In 1993, Frank started out as a rap artiste on campus and graced the stage severally as MC Frank to the thrill of his numerous fans. Today his musical talent still remain fresh and trendy and there is little doubt that he could have conveniently held sway in the music industry amongst the galaxy of contemporary Nigerian rap stars like MI, Modenine, Freestyle, Rugged man and so on but he had dumped music  a long time ago due to absence of monetary motivation.

In his words, Frank says: in those days music was not as lucrative as it is today; those were the days of Chris Okotie in music. After each stage performance all I got were handshakes, ‘you are very talented’ and a couple of girls flocking around me but no money.

The eloquent TV presenter went on to describe, in his usual fluid words, his vehement struggle with purposelessness and frustrations. My class was close to the department of Theatre Art and so my lecturer would lead me to the window and pointing he would tell me, “that is where you are supposed to be”, and to many of my classmates I belonged among the unserious students.

He started his broadcasting career as a radio presenter in Calabar where he got the opportunity to polish his voice and hone his skills. Although he was identified early as an outstanding and promising broadcaster with compliments flooding in from various quarters and an invitation from the then governor of Rivers state, yet Frank wallowed in financial drought. In 1999, his earning as a radio presenter was N5,000 and he had found himself many times being stranded in the studio because he was broke and had no transport fare to his house.

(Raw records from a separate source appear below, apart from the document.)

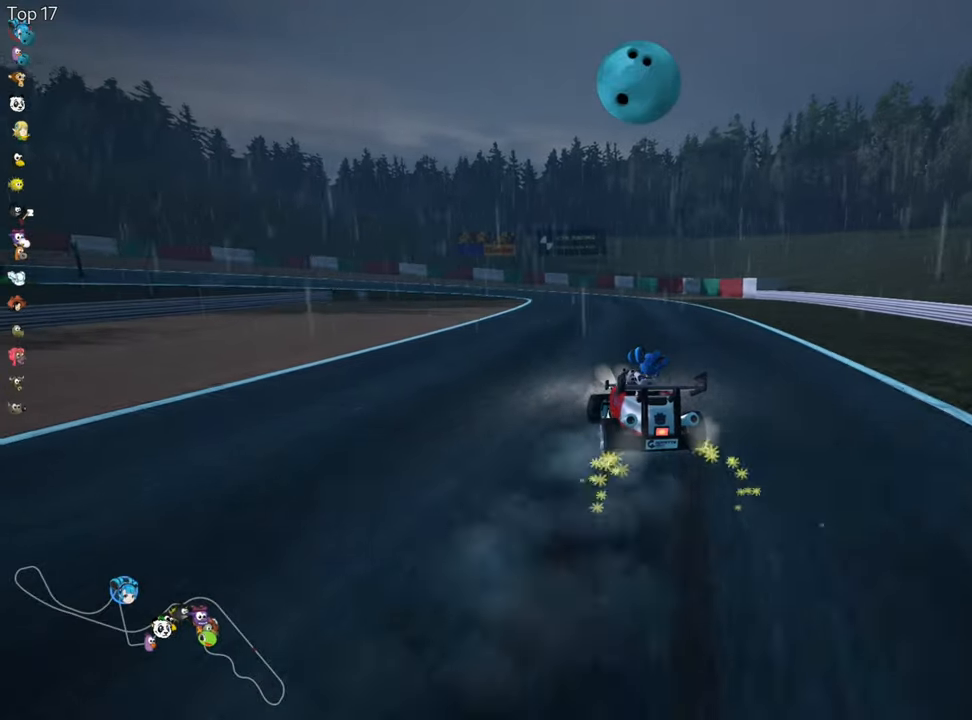
{"keys": ["right", "skid", "up"], "events": []}
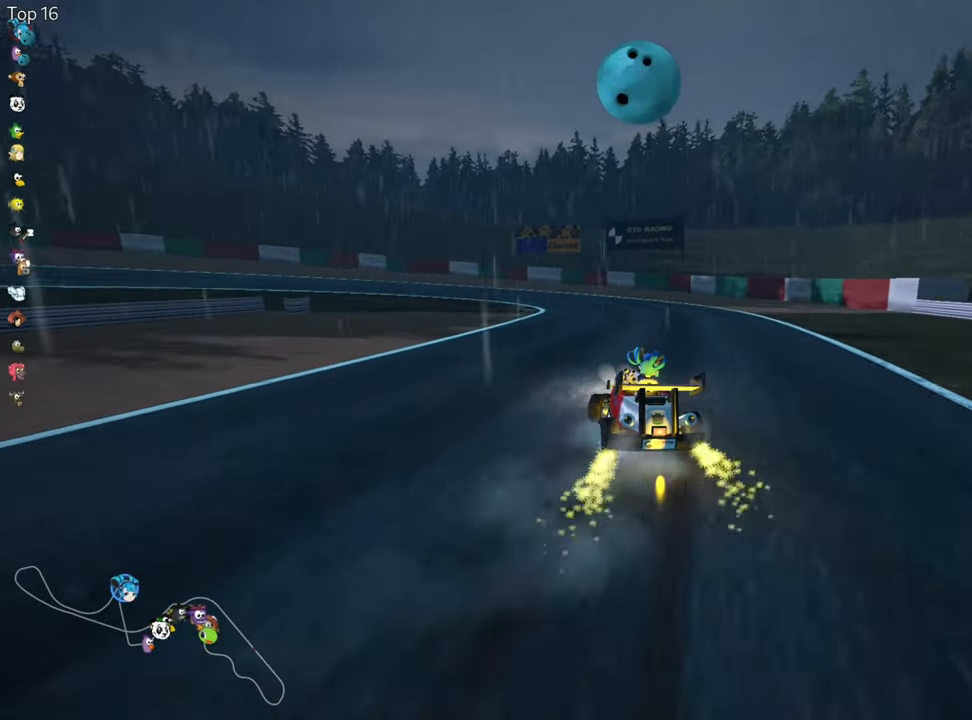
{"keys": ["left", "skid", "up"], "events": [[133, "left", "down"], [217, "right", "up"]]}
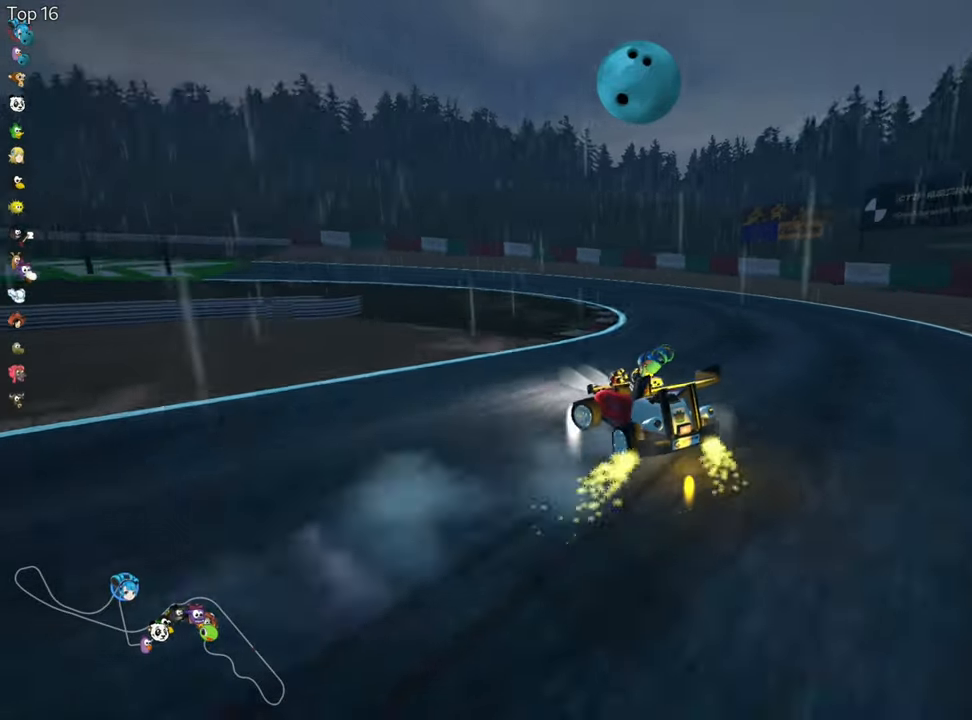
{"keys": ["left", "skid", "up"], "events": []}
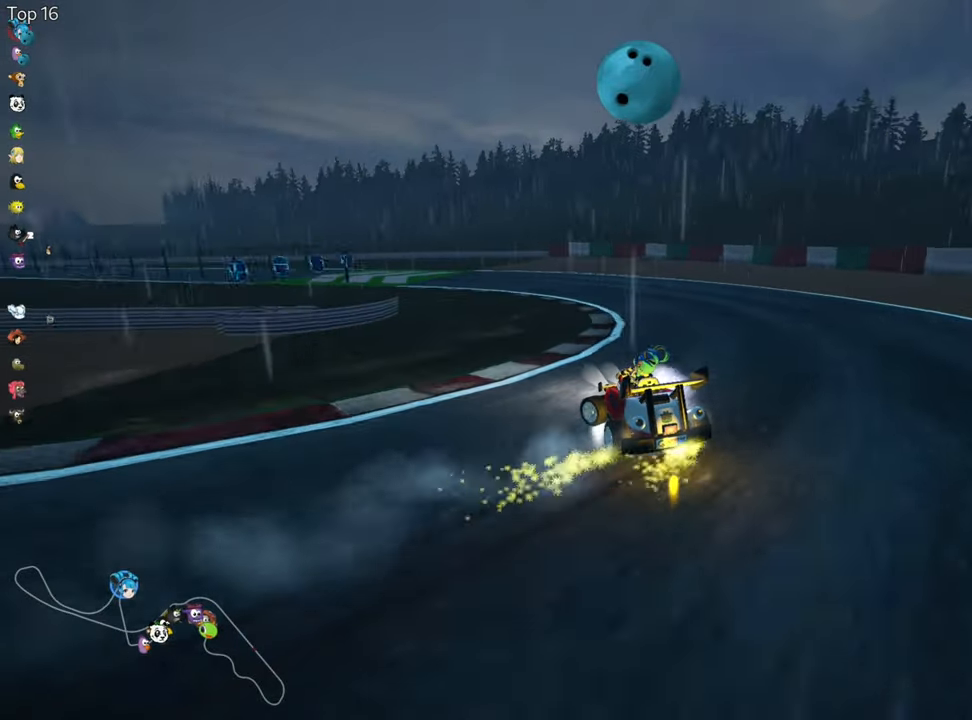
{"keys": ["left", "skid", "up"], "events": []}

Recognizing that knowledge is a crucial asset on the journey to success, Frank ferociously sought knowledge.

“Within a short period of one year, I learnt and mastered the rudiments of News Editing, News Reporting and Documentary”, he says. In his confessions, Frank stripped himself of his larger than life appearance on TV. He says: I don’t know everything, rather I know a little about everything.” And when he was drilled on different areas of human endeavours from science to history to economics to literature to socio-politics, the enigmatic Frank always had something intelligent to say.

Like most people in the broadcasting and entertainment business in Nigeria, Frank decided that if he wanted to become the big-time as a broadcaster he needed to be in Lagos – the hub of the actions. Eleven years down the line one would be correct to say that his decision was wise. He has had a stint at DBN TV, then Radio Nigeria where he worked for four years.

His big break came in 2003 when he was invited to the audition where the anchorman for the Nigerian version of who wants to be a Millionaire was to be determined.

Although the hurdle was bigger than he had envisaged, yet at the end of the first phase he was shortlisted among the best five candidates, then he was among the best three and then he emerged as the last man standing after which he was to present the TV game show on probation for six months.

But what quality did he have that gave him an edge over the many others who jostled for the same role?

Frank was lost for words except he says: “If I were the judges at the audition, I wouldn’t have picked me (Frank Edoho)”. Is this rather an act of humility? Frank confesses that it was the nature of the South African version of the game show that he had seen on DSTV which helped him at the audition.

He dwelt on the importance of passion and good education as keys to success in life. He would be eternally indebted to his father who gave him what he describes as quality education. Today as he seems to be living his dreams, Frank is quick to tell young people to choose a career in their area of passion. This in his words is the right path.

Another nugget is the correct application of education. Also, one has to know the value of money and it is better to save than to spend. He recommends that one-third of one’s income be kept aside as savings. To be successful in life one has to be totally oneself, have respect for people and cultivate good etiquette.